§ **Exercise aim**: For the entries below, report every line that includes the word "lines".

§ **Entries shown**:
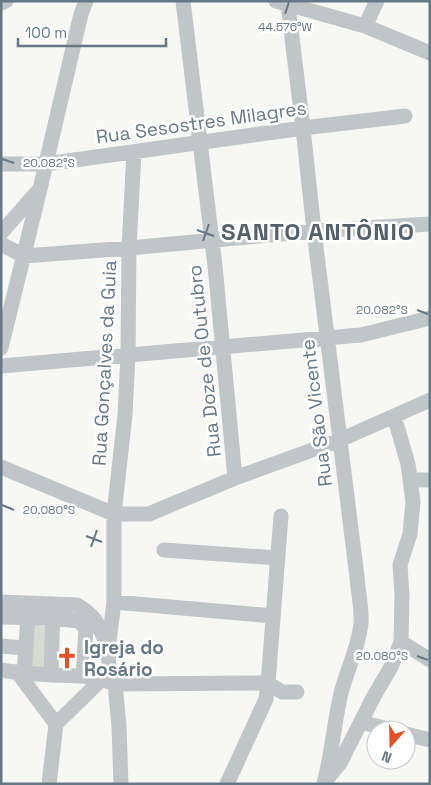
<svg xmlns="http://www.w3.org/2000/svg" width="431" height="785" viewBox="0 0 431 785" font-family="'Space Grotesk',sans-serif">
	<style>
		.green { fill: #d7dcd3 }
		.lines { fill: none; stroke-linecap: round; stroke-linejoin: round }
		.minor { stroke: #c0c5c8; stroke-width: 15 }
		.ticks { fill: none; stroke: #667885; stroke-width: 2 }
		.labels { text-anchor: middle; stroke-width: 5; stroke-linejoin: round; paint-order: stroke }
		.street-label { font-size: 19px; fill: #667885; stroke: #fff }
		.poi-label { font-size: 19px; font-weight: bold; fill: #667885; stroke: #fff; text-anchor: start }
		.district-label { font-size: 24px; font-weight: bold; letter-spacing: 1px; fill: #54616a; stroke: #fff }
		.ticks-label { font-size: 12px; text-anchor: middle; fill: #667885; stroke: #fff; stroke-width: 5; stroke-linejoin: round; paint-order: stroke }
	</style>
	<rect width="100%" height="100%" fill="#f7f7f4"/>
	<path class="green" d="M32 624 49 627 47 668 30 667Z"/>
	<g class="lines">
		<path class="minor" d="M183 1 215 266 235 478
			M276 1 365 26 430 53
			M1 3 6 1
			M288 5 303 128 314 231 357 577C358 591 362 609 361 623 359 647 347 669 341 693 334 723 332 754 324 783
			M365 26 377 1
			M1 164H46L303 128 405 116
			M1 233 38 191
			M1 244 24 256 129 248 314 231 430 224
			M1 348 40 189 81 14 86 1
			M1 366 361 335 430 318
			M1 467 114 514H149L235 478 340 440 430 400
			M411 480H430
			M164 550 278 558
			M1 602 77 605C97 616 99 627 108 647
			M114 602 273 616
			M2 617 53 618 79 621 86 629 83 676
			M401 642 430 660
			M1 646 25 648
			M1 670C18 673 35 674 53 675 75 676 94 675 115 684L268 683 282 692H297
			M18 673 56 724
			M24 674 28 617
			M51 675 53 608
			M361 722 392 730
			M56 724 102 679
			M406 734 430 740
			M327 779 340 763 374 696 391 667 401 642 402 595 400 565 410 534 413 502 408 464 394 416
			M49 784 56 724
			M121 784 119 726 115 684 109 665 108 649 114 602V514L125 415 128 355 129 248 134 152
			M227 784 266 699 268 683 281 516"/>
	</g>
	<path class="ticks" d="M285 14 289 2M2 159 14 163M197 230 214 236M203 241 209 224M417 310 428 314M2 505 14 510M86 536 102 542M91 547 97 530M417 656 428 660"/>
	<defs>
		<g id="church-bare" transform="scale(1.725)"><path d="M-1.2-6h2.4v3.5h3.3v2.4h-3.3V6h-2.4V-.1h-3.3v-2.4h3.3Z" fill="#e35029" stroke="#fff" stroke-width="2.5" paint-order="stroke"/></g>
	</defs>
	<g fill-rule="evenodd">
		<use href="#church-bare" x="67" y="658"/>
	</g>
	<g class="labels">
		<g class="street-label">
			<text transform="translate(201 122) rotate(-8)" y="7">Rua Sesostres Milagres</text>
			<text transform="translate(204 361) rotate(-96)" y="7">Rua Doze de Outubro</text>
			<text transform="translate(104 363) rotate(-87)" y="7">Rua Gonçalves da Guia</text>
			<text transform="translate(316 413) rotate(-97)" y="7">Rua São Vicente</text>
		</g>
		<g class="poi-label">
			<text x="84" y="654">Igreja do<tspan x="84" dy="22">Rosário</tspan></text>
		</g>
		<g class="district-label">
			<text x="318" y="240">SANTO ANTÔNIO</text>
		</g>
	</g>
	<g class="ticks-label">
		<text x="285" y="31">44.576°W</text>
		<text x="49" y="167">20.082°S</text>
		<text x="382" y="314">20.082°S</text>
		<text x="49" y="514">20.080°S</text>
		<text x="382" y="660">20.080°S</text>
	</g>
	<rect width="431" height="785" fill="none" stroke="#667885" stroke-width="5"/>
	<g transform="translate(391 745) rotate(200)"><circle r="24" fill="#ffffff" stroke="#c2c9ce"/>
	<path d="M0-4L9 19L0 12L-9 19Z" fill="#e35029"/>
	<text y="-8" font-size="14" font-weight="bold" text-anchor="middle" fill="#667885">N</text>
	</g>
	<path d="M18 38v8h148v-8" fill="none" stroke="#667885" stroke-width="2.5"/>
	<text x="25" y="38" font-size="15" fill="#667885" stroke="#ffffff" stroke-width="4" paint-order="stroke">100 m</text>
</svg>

§ **Response**:
		.lines { fill: none; stroke-linecap: round; stroke-linejoin: round }
	<g class="lines">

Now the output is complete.